HIV/AIDS Coordinating Committee
- Abbreviation: HACC Cambodia
- Formation: 1995
- Type: Non-governmental organization
- Legal status: NGO
- Purpose: HIV/AIDS prevention
- Headquarters: Phnom Penh
- Location: Cambodia;
- Region served: Nationwide
- Official language: Khmer, English
- Steering-committee chair: Chum Thou
- Key people: Tim Vora, Heng Koy, Haun Borany
- Main organ: Assembly
- Budget: Over US$800,000 per year
- Staff: 23 (2012)
- Volunteers: 3
- Website: www.hacccambodia.org

= HACC Cambodia =

The HIV/AIDS Coordinating Committee (HACC) (គណៈកម្មការសំរបសំរួលប្រយុទ្ធនឹងជំងឺអេដស៍) is an HIV/AIDS Cambodian non-governmental network representing over 120 NGOs working with the disease in Cambodia. It was established in 1993 to coordinate civil-society organizations and promote the sharing of information, experiences, and advances in the field among these organizations to address HIV/AIDS in Cambodia.

==Leadership==
HACC is governed by a voluntary steering committee elected from the NGO's membership.
- Steering committee (2011–2013):
  - Kim Sokuntheary, chair
  - Phok Bunroeun, Vice-chair
  - Prang Chanthy, Treasurer
  - Chhun Roeurn
  - Penh Sakun
  - Sem Peng Sean
  - Sok Pun
- Steering committee (2010–2011):
  - Pon Yut Sakara, Chair
  - Long Leng, Vice-chair
  - Sum Satum, Treasurer
  - Sok Pun
  - Phok Bunroeun
  - Buth Saman
  - Srey Vanthuon

Tim Vora is the HACC's executive director.

==Activities==
HACC provides opportunities for networking among members and other civil-society networks to encourage policy change and protection for people living with HIV/AIDS and develop preventive measures. The organization works with the government, international donors, and the UN by:
- Collaborating with members to coordinate the NGO response to HIV and AIDS at the national and provincial levels.
- Promoting communication and information-sharing among members and all involved in the HIV and AIDS response in Cambodia and internationally.
- Raising awareness of HIV and AIDS and gaps in service delivery of HIV/AIDS treatment and preventative measures.
- Representing NGOs responding to HIV and AIDS at national and international forums, where they have received a mandate from their members to do so.
- Advocating for full civil-society involvement in determining policy, setting targets, developing plans, and monitoring progress related to HIV and AIDS response on a national level.

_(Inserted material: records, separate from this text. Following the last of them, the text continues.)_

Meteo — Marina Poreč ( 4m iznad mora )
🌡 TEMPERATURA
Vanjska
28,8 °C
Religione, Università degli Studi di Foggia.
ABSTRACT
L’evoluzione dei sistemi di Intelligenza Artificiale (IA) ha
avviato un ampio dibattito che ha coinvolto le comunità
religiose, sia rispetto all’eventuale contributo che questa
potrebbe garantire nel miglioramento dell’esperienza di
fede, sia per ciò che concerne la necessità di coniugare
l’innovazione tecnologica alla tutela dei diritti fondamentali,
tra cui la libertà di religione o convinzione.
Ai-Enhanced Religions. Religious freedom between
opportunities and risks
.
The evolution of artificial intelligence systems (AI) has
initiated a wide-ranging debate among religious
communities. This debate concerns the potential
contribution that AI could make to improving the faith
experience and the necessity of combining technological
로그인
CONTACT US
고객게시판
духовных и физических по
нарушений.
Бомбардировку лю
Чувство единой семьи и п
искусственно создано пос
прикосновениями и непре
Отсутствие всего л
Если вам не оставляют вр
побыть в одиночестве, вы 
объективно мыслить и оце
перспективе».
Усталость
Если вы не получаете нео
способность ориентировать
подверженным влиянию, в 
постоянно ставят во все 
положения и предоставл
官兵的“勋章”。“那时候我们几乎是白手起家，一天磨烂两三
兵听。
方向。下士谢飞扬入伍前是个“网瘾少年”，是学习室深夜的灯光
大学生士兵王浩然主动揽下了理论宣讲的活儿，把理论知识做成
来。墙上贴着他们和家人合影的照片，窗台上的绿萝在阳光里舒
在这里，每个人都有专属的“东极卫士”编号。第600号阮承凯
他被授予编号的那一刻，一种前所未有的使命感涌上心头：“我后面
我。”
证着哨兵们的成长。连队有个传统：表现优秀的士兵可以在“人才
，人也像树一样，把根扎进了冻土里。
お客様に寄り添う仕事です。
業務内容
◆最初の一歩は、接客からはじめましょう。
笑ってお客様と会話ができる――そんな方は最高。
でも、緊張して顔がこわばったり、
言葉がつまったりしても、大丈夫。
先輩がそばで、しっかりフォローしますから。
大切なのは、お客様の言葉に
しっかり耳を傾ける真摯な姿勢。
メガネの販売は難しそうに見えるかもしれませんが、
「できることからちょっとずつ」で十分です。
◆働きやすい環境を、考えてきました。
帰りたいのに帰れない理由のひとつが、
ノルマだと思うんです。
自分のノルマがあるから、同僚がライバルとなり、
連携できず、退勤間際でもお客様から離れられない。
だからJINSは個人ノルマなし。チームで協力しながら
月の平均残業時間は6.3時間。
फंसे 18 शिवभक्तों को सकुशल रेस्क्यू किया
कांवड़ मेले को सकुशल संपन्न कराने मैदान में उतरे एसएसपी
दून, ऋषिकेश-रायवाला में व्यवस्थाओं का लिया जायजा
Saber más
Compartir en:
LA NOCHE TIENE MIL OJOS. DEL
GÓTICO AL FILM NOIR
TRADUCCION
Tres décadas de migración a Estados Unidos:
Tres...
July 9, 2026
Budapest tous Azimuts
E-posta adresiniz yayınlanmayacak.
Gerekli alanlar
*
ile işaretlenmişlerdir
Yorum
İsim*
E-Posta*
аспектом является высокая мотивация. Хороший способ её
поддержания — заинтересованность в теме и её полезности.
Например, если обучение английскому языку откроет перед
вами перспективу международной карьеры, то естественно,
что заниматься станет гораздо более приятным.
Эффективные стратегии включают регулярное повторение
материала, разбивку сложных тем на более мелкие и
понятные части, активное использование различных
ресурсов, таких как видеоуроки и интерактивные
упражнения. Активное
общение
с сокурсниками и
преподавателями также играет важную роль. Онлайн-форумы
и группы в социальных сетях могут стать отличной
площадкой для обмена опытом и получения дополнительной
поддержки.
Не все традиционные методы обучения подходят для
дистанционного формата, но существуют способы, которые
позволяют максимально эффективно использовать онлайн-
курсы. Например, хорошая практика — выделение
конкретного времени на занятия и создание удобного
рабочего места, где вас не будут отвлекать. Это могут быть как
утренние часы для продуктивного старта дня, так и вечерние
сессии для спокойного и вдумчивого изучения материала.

HACC and other members working with HIV/AIDS focus on youth as most at-risk people (MARP), along with orphans and vulnerable children (OVCs), injecting drug users (IDU/DU), sex workers, and prisoners. In the National Strategic Plan III (NSPIII) 2011–2015, HACC played a role in coordinating and facilitating the participation of civil societies in planning and launching the plan, Water Festival Day, and World AIDS Day in coordination with Cambodia's National AIDS Authority.